_INPUT MATERIAL_
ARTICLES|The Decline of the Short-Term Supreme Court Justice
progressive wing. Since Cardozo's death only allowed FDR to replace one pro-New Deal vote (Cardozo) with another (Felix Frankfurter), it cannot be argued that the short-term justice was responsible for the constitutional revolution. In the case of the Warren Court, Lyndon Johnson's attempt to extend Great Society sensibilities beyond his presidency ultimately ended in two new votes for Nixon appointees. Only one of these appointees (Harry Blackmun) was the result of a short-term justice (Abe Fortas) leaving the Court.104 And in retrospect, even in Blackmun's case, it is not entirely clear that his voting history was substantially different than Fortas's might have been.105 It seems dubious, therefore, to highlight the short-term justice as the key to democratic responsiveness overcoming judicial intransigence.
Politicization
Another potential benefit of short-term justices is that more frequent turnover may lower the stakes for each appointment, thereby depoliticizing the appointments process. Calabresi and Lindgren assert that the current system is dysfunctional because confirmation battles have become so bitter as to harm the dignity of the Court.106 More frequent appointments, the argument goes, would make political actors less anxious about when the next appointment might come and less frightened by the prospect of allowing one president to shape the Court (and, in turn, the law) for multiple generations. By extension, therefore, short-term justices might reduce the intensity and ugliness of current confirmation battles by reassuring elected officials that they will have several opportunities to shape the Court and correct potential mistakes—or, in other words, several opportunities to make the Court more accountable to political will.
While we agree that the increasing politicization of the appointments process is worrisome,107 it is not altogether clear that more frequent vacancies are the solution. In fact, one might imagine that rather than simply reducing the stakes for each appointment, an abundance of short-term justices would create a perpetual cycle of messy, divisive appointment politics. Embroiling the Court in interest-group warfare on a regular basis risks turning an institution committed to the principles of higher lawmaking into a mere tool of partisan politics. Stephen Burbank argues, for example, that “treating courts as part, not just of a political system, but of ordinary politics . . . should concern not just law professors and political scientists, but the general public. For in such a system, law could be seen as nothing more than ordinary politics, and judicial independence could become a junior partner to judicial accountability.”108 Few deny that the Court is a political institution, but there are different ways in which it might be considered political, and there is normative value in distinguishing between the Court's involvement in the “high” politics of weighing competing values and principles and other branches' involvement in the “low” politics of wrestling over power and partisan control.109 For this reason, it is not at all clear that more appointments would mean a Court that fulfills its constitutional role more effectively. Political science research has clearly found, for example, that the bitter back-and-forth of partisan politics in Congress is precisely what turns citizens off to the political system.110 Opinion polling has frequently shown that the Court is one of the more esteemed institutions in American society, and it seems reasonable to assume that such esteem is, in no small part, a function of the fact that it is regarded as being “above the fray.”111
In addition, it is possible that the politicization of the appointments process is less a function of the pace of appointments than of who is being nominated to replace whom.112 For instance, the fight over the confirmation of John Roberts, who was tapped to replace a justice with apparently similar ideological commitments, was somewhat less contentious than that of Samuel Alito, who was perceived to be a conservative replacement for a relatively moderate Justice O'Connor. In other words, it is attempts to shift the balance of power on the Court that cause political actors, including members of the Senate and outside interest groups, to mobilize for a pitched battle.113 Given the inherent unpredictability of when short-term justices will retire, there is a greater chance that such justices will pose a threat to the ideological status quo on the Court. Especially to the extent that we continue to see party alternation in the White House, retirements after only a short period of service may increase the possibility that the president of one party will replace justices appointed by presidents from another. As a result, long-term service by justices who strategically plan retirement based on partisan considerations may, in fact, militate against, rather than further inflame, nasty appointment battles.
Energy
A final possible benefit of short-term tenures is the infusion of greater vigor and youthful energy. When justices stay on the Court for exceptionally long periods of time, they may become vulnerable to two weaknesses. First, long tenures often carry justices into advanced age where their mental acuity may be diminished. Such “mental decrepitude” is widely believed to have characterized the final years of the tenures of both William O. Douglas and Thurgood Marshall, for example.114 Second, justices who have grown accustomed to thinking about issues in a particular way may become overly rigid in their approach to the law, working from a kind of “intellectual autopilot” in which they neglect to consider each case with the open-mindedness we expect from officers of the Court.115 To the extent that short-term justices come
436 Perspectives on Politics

_WORK TO COMPLETE_
Restate the data above word for word, omitting nothing.

_RESPONSE BELOW_
ARTICLES|The Decline of the Short-Term Supreme Court Justice
progressive wing. Since Cardozo's death only allowed FDR to replace one pro-New Deal vote (Cardozo) with another (Felix Frankfurter), it cannot be argued that the short-term justice was responsible for the constitutional revolution. In the case of the Warren Court, Lyndon Johnson's attempt to extend Great Society sensibilities beyond his presidency ultimately ended in two new votes for Nixon appointees. Only one of these appointees (Harry Blackmun) was the result of a short-term justice (Abe Fortas) leaving the Court.104 And in retrospect, even in Blackmun's case, it is not entirely clear that his voting history was substantially different than Fortas's might have been.105 It seems dubious, therefore, to highlight the short-term justice as the key to democratic responsiveness overcoming judicial intransigence.
Politicization
Another potential benefit of short-term justices is that more frequent turnover may lower the stakes for each appointment, thereby depoliticizing the appointments process. Calabresi and Lindgren assert that the current system is dysfunctional because confirmation battles have become so bitter as to harm the dignity of the Court.106 More frequent appointments, the argument goes, would make political actors less anxious about when the next appointment might come and less frightened by the prospect of allowing one president to shape the Court (and, in turn, the law) for multiple generations. By extension, therefore, short-term justices might reduce the intensity and ugliness of current confirmation battles by reassuring elected officials that they will have several opportunities to shape the Court and correct potential mistakes—or, in other words, several opportunities to make the Court more accountable to political will.
While we agree that the increasing politicization of the appointments process is worrisome,107 it is not altogether clear that more frequent vacancies are the solution. In fact, one might imagine that rather than simply reducing the stakes for each appointment, an abundance of short-term justices would create a perpetual cycle of messy, divisive appointment politics. Embroiling the Court in interest-group warfare on a regular basis risks turning an institution committed to the principles of higher lawmaking into a mere tool of partisan politics. Stephen Burbank argues, for example, that “treating courts as part, not just of a political system, but of ordinary politics . . . should concern not just law professors and political scientists, but the general public. For in such a system, law could be seen as nothing more than ordinary politics, and judicial independence could become a junior partner to judicial accountability.”108 Few deny that the Court is a political institution, but there are different ways in which it might be considered political, and there is normative value in distinguishing between the Court's involvement in the “high” politics of weighing competing values and principles and other branches' involvement in the “low” politics of wrestling over power and partisan control.109 For this reason, it is not at all clear that more appointments would mean a Court that fulfills its constitutional role more effectively. Political science research has clearly found, for example, that the bitter back-and-forth of partisan politics in Congress is precisely what turns citizens off to the political system.110 Opinion polling has frequently shown that the Court is one of the more esteemed institutions in American society, and it seems reasonable to assume that such esteem is, in no small part, a function of the fact that it is regarded as being “above the fray.”111
In addition, it is possible that the politicization of the appointments process is less a function of the pace of appointments than of who is being nominated to replace whom.112 For instance, the fight over the confirmation of John Roberts, who was tapped to replace a justice with apparently similar ideological commitments, was somewhat less contentious than that of Samuel Alito, who was perceived to be a conservative replacement for a relatively moderate Justice O'Connor. In other words, it is attempts to shift the balance of power on the Court that cause political actors, including members of the Senate and outside interest groups, to mobilize for a pitched battle.113 Given the inherent unpredictability of when short-term justices will retire, there is a greater chance that such justices will pose a threat to the ideological status quo on the Court. Especially to the extent that we continue to see party alternation in the White House, retirements after only a short period of service may increase the possibility that the president of one party will replace justices appointed by presidents from another. As a result, long-term service by justices who strategically plan retirement based on partisan considerations may, in fact, militate against, rather than further inflame, nasty appointment battles.
Energy
A final possible benefit of short-term tenures is the infusion of greater vigor and youthful energy. When justices stay on the Court for exceptionally long periods of time, they may become vulnerable to two weaknesses. First, long tenures often carry justices into advanced age where their mental acuity may be diminished. Such “mental decrepitude” is widely believed to have characterized the final years of the tenures of both William O. Douglas and Thurgood Marshall, for example.114 Second, justices who have grown accustomed to thinking about issues in a particular way may become overly rigid in their approach to the law, working from a kind of “intellectual autopilot” in which they neglect to consider each case with the open-mindedness we expect from officers of the Court.115 To the extent that short-term justices come
436 Perspectives on Politics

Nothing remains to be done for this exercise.